Data section
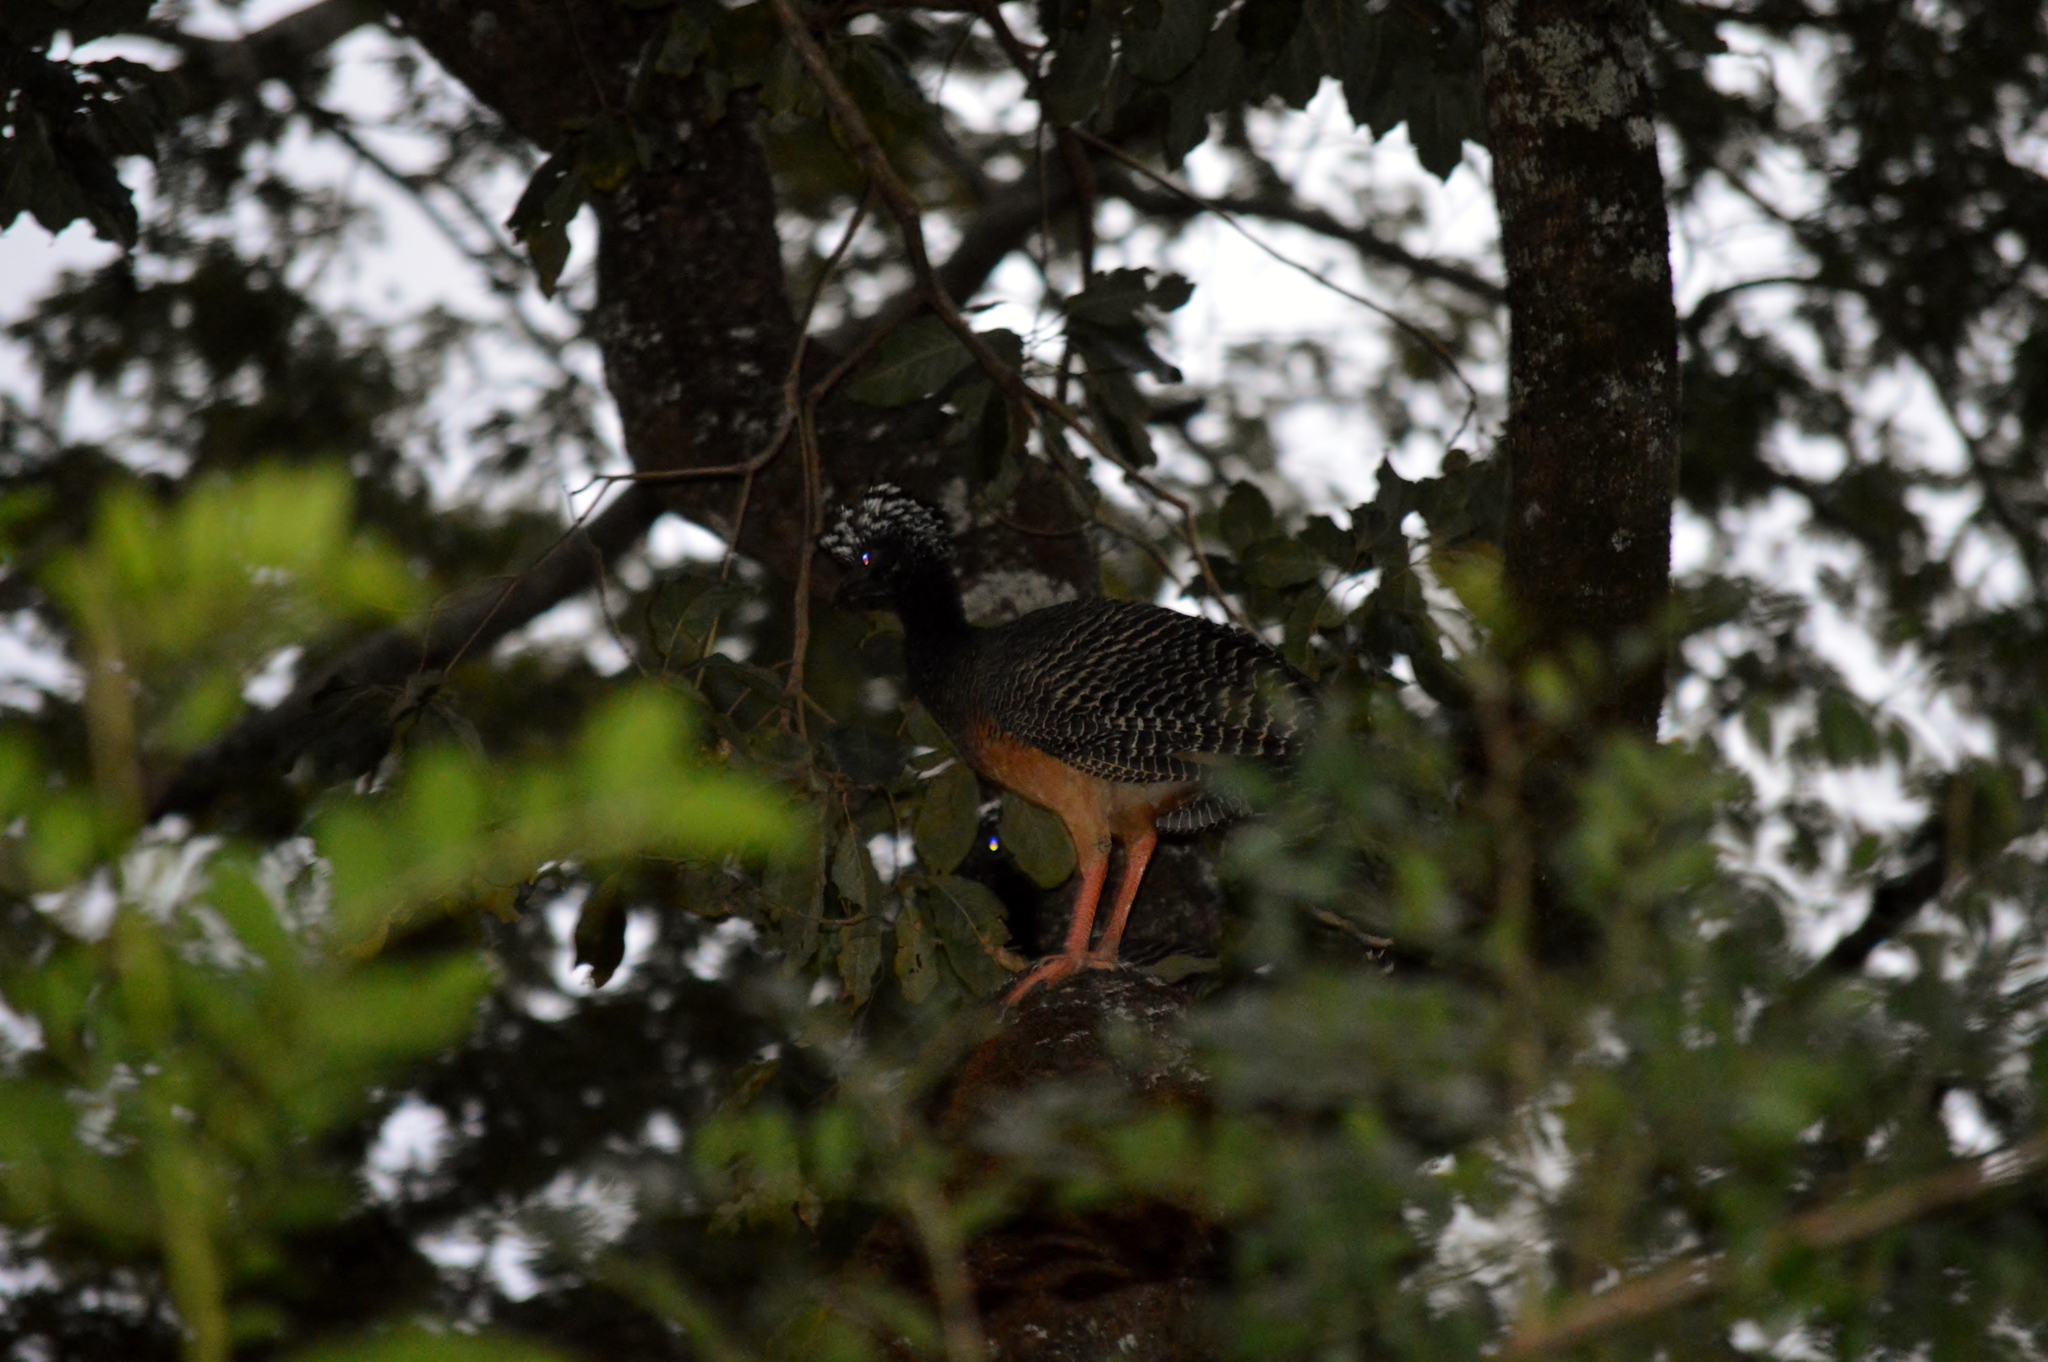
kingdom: Animalia
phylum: Chordata
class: Aves
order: Galliformes
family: Cracidae
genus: Crax
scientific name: Crax fasciolata
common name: Bare-faced curassow
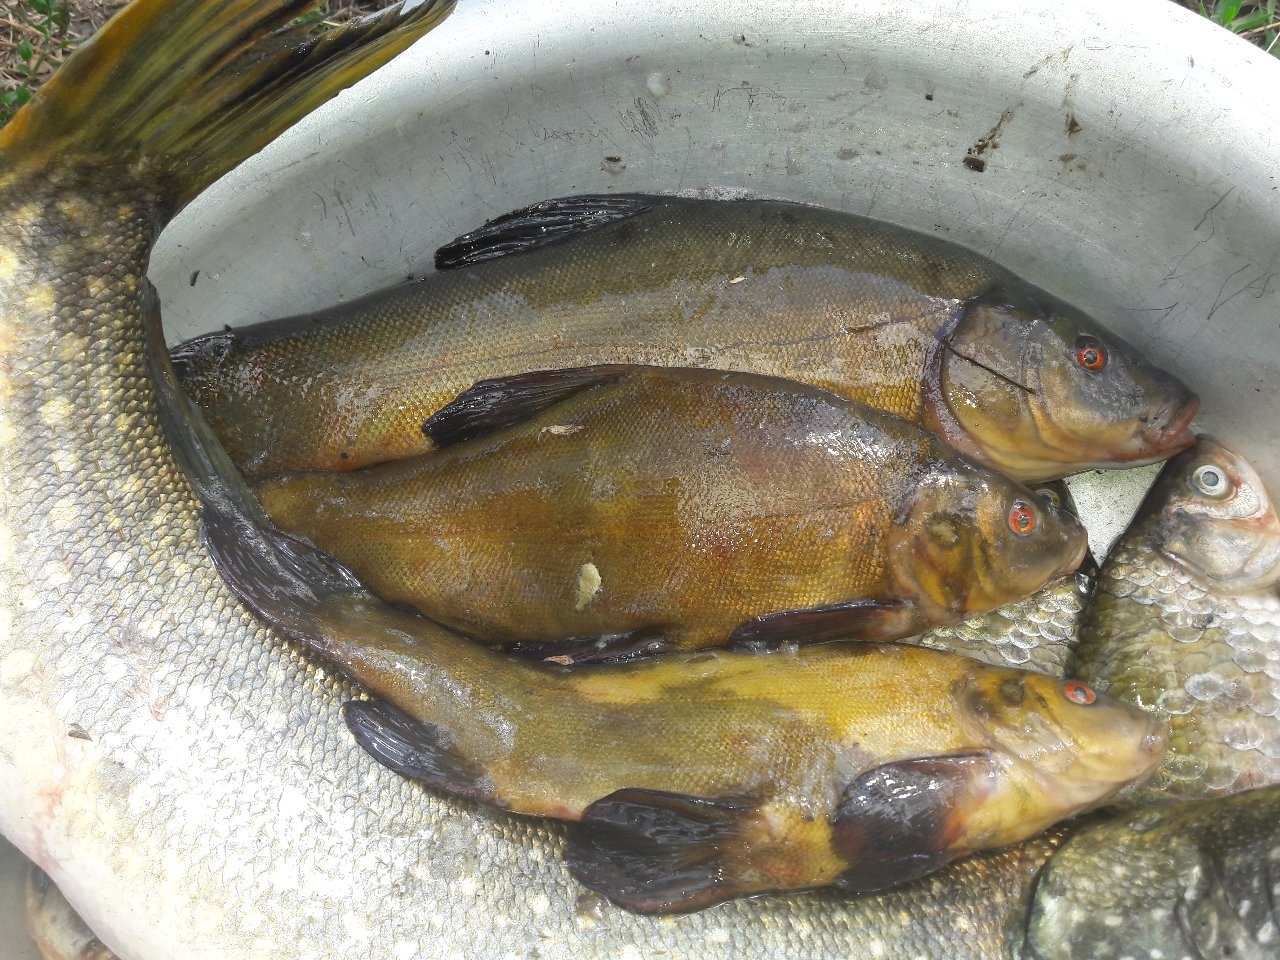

What the task asks
Extract the naming lines from every entry above, reproducing each line word for word from kingdom through common name. Leave the pictures out of your answer.

Reply to the exercise
kingdom: Animalia
phylum: Chordata
class: Aves
order: Galliformes
family: Cracidae
genus: Crax
scientific name: Crax fasciolata
common name: Bare-faced curassow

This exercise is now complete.